# Microsoft banned from selling Word in US



## Shiny Grimer (Aug 12, 2009)

http://www.telegraph.co.uk/technolo...Microsoft-banned-from-selling-Word-in-US.html
http://www.nbr.co.nz/article/microsoft-investors-shrug-judge-s-ban-word-cheer-nokia-deal-107404

Some company called i4i claims Microsoft willingly violated a patent of theirs which allows for reading XML in Word. The court ruled in favor of i4i and Microsoft has 30 days to comply. Being that this is freaking _Microsoft_ we're talking about here, they're not going down without a fight.

Before everyone begins going "yes death to micro$oft", you should perhaps take a moment to think about just how stupid this patent is. Why is opening XML in a word processor copyrighted? Do any of you remember the Anascape thing with Nintendo where they were sued over detecting motion in a controller? These guys are patent-sitters. If Microsoft were the one using this against some poor, defenseless open-source dudes, there would be hell to pay.



			
				Mr Accident said:
			
		

> 1. i4i is basically a patent troll; they abused the general ignorance of patent officials to obtain a patent for a fairly obvious process — essentially, using XML documents for word processing. Then they waited for somebody with deep pockets to come along and use it, which they certainly would, since the idea was stupidly obvious and strictly speaking they never should have been granted a patent for it.
> 2. OpenOffice is not safe, since it also is capable of reading XML-formatted documents, including Microsoft’s formats. So, if Microsoft doesn’t win their appeal, it’s only a matter of time before OpenOffice suffers the same fate.
> 3. Microsoft Office uses a standard, open format for XML office documents. You guys really think it’s a good thing for a patent troll to force them back to proprietary formats?
> 
> i4i’s patent has no merit; it comes from the same sort of ignorance that has allowed patents for things like news feeds (in a web browser!) and “collecting user feedback” (but on the INTERNET, so it must be original, right?). If this sort of patent practice is allowed to continue, it will hurt everybody, but especially it will hurt the free and open source software developers who don’t have the cash to defend themselves against absurd patent claims.


----------



## Vyraura (Aug 13, 2009)

jesus

how can the patent office be that stupid.

******************************

_Task 1_
Decide whether each statement agrees with the thread about the Word sales ban above. Answer yes or no, and quote the words of the thread that settle it. (a) The court gave Microsoft 30 days to comply. (b) The quoted post holds that OpenOffice is safe from the same kind of claim. (c) The first post likens the case to a suit against Nintendo over detecting motion in a controller.
_Task 2_
Extend the thread about the Word sales ban above with its next part, starting after its last line.

_Data excerpts_
******************************

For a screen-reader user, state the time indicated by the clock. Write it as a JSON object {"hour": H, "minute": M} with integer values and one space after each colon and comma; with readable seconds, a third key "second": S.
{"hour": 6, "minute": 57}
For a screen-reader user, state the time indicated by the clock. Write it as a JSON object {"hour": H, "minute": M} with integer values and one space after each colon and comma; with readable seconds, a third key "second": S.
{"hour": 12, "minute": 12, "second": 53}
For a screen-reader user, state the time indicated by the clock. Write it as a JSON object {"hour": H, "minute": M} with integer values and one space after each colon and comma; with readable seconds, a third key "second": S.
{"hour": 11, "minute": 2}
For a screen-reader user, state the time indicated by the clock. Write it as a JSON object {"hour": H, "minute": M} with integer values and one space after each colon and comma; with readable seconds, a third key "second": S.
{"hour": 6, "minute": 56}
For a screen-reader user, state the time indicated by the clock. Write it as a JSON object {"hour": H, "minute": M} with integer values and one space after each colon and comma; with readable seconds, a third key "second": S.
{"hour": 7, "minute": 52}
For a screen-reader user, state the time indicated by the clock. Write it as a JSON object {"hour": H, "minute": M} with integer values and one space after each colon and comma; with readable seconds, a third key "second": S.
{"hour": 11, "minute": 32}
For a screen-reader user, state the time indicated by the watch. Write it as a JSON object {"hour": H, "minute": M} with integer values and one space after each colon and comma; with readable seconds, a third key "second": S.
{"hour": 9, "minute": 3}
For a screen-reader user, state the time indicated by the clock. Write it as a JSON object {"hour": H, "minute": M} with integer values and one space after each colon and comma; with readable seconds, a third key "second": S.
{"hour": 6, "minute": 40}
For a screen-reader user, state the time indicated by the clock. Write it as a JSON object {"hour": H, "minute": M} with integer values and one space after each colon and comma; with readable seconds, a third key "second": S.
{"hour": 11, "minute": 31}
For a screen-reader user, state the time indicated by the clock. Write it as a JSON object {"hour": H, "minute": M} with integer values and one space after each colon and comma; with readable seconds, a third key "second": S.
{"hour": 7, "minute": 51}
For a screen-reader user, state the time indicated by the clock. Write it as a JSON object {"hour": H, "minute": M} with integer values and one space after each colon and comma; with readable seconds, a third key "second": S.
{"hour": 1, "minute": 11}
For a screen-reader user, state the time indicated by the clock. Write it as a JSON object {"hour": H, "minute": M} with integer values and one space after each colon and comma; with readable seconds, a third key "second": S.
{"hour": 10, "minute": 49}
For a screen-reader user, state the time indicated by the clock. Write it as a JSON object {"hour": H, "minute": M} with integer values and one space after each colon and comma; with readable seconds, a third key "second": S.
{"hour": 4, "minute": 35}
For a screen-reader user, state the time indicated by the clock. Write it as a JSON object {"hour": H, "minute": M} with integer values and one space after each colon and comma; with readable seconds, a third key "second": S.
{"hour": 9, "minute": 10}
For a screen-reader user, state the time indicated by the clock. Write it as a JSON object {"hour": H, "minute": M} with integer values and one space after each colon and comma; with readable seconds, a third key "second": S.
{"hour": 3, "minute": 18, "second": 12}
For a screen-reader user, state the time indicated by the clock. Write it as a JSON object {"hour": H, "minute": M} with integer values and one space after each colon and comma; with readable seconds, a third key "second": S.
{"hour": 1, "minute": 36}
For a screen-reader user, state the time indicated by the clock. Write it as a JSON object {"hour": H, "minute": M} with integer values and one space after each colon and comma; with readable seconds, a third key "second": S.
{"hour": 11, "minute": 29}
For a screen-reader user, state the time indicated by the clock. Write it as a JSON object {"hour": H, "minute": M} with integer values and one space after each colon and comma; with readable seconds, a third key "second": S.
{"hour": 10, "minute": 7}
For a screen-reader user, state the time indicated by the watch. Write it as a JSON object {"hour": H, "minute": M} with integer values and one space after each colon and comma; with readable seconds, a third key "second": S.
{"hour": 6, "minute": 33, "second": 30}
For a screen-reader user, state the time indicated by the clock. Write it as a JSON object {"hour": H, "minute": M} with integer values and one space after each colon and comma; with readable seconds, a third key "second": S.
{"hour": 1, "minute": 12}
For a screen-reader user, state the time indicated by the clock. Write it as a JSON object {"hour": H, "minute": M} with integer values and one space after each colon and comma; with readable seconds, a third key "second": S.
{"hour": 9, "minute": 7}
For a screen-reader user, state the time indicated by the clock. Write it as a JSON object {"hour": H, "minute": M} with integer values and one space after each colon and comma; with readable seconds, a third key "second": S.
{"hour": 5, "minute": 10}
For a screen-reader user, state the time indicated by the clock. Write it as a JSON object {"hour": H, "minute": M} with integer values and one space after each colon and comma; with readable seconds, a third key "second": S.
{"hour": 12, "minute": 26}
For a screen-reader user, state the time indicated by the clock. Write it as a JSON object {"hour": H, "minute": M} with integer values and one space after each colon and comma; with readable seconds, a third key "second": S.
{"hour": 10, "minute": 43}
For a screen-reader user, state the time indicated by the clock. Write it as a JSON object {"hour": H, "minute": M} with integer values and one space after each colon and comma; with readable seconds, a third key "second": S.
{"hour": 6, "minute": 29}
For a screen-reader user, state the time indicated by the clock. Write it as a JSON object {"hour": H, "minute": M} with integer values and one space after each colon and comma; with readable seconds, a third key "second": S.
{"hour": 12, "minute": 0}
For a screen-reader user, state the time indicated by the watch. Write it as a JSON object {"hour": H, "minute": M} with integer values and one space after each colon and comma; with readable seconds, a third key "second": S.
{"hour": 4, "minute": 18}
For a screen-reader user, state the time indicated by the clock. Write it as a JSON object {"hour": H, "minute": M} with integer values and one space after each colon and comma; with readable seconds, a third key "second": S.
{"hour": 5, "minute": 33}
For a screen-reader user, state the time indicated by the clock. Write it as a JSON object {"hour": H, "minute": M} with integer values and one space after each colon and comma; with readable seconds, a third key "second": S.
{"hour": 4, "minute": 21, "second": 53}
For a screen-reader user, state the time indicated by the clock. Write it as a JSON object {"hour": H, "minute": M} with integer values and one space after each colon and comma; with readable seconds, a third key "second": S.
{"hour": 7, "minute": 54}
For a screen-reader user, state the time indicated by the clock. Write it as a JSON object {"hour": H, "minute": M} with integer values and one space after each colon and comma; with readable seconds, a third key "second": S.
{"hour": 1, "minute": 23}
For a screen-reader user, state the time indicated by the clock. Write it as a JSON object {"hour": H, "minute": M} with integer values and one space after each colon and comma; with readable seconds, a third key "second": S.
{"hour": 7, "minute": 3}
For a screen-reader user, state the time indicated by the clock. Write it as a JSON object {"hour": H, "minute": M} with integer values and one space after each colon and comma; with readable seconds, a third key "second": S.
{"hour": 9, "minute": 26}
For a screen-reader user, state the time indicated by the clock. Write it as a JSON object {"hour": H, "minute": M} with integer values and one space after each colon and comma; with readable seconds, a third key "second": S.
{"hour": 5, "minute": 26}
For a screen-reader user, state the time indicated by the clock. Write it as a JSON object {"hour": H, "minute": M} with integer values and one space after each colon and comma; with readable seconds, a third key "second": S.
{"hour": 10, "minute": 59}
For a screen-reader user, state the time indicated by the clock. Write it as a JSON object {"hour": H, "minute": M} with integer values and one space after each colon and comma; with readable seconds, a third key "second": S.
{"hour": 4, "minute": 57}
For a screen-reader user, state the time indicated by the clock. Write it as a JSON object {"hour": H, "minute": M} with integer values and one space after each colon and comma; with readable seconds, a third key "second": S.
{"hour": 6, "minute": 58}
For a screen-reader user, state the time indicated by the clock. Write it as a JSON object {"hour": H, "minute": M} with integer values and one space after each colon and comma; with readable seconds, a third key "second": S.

******************************

_Expected answer 1_
(a) Yes: "Microsoft has 30 days to comply"
(b) No: "OpenOffice is not safe, since it also is capable of reading XML-formatted documents"
(c) Yes: "the Anascape thing with Nintendo where they were sued over detecting motion in a controller"

_Expected answer 2_
I think ill try to patent the process of using your ipod to store un-accessable data simply as a backup, then. or something equally universal.


----------



## Lady Grimdour (Aug 13, 2009)

Well Microsoft can just counter-sue them with that claim of abusing a patent. That has to be illegal.


----------



## Tailsy (Aug 13, 2009)

yes death to micro$oft

I mean, er, how terrible and dumb of them


----------



## H-land (Aug 13, 2009)

I believe that USA Today presented this as a "David and Goliath" type battle.
So I'm supposed to be rooting for Goliath?


----------



## Lady Grimdour (Aug 13, 2009)

Honalululand said:


> I believe that USA Today presented this as a "David and Goliath" type battle.
> So I'm supposed to be rooting for Goliath?


Yes if David used a shotgun.


----------



## Vladimir Putin's LJ (Aug 13, 2009)

Well Goliath was a pretty cool guy so I don't know whether everyone will like the analogy.


----------



## Diz (Aug 13, 2009)

Well, Word is a very widely used program, as well as anything else Microsoft produces. It'll be pretty bad if it is split up into, what was it? two different companies? 

I dislike Microsoft as much as most everybody here, but I still use their products. This patent troll shouldn't win.

*Edit:* How did a Canadian based company get a US patent?


----------



## Yarnchu (Aug 13, 2009)

Cause Canadians are Americans too.

Actually, that makes no sense. Maybe a US office?


----------



## Blastoise Fortooate (Aug 13, 2009)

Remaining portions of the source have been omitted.